Perhaps a good compromise would be to set the REQ_QUIET flag in
req->cmd_flags for readaheads. That would suppress the error messages
coming from the SCSI core.
> Yeah, we might make it more obvious that read failed and whether or not
> we are going to retry. Just technically it's not so simple because a
> different layer prints messages about errors (generic block layer) and
> different (scsi disk driver) decides what to do (retry, don't retry, ...).
Actually the retry decisions (or many of them) are made by the SCSI
core, and that's also where some of those error messages come from.
> > I should have asked since I'm here at the moment - do you need any
> > more information out of the buggy USB enclosure at the moment, or can I work
> > on trying to fix/replace it now?
> No, feel free to do anything with it :). Thanks for your help with
> debugging this.
To clarify, the enclosure isn't really very buggy. It _should_ have
carried out the failed commands, or if it had a valid reason for not
doing so then it _should_ have reported the reason. Regardless, the
errors that occurred were harmless because they went away when the
commands were retried. (Although if they weren't harmless, you
wouldn't be able to tell just from reading the system log...)
Alan Stern
Okay. Okay. Back up a moment here - Clarify a little. I have the filesystem
set to remount readonly on errors. I have not seen any filesystem
corruption or file corruption I could find. The filesystem *was* remounting
readonly under 2.6.31.5, but has not since .6 came out. (and I reformatted
and redid the entire backup under 2.6.31.6 without errors)
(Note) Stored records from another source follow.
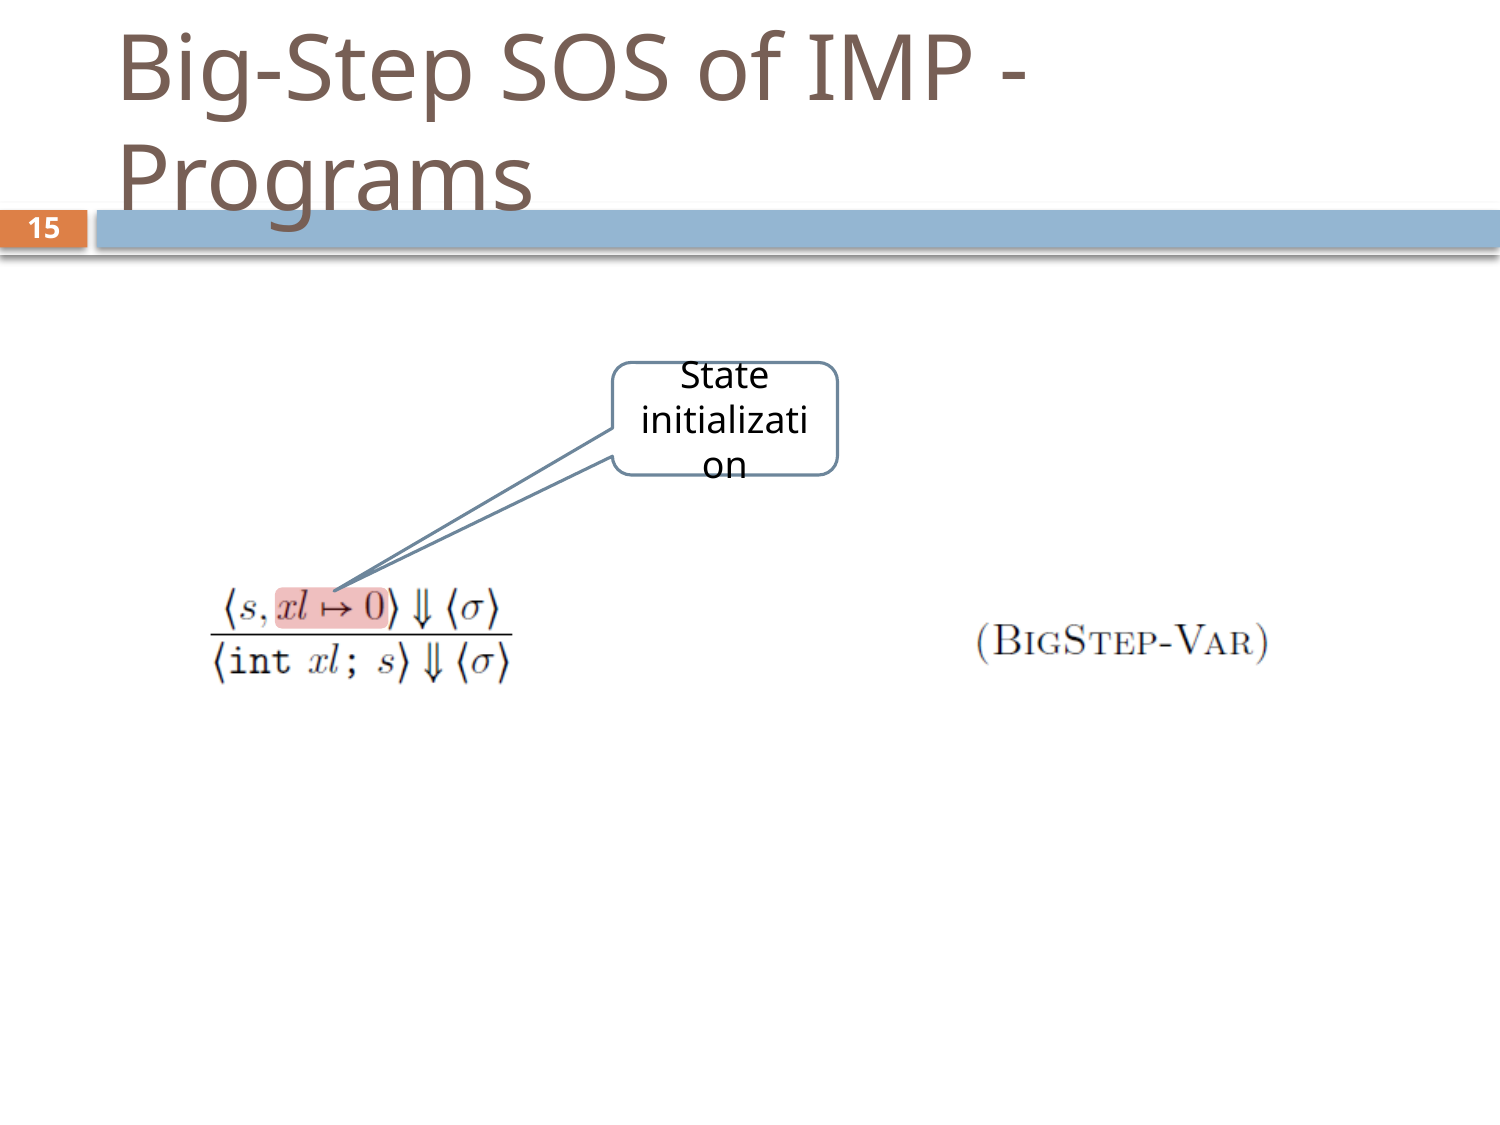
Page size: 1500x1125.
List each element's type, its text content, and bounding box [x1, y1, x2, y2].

title Big-Step SOS of IMP - Programs [100, 37, 1438, 200]
picture [199, 574, 1287, 702]
slide_number 15 [0, 208, 88, 249]
text_box State initialization [361, 360, 840, 573]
How do I know when it has generated an actual failure that was not
corrected?
How do I know when errors have been detected but they were corrected?
I'm guessing in the former, it'll remount ro, and in the latter it won't. Am
I correct?
I would like to save some money and not trash the usb enclosure... At the
same time, I don't want to use an enclosure that's trashing my data.
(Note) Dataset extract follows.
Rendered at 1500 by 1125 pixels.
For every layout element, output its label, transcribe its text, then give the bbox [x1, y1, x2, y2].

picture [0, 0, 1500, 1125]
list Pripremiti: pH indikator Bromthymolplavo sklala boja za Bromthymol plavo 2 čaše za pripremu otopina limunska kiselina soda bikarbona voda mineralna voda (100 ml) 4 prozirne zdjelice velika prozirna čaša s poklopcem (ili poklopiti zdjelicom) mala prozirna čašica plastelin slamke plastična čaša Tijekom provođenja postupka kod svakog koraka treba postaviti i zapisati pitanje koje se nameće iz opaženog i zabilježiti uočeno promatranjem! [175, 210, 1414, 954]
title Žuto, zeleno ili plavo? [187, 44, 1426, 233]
It is important to me to know exactly how the failure path operates. Please
explain to me what I will see happen. - Not knowing is driving me nuts.
Thank you,
Tim McGrath
Honza
> It is important to me to know exactly how the failure path operates. Please
> explain to me what I will see happen. - Not knowing is driving me nuts.
It goes like this. The computer sends a lot of READ commands to the
drive. (For all we know the same thing might happen with WRITEs, but
you didn't do any writing in the test data you sent.) Every now and
then the drive fails to carry out a READ, for no apparent reason.
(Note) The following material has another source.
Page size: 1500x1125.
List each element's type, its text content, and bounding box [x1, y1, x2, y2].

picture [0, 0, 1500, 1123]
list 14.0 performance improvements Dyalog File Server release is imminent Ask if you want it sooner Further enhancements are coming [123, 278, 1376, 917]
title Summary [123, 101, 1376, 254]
Normally the computer then retries, and the READ succeeds the second
time. But of course, success isn't guaranteed. When the retry does
succeed, no error messages are printed in the log and everything
continues normally.
Occasionally the computer does not retry the READ -- in circumstances
where it doesn't really need the data (optimistic readahead). When
this happens, the failed READ does cause an error message to appear.
The same thing would happen if the attempted retries were to fail.
Whether or not this would result in lost or corrupted data, or
remounted readonly filesystems, depends on the kind of data being read.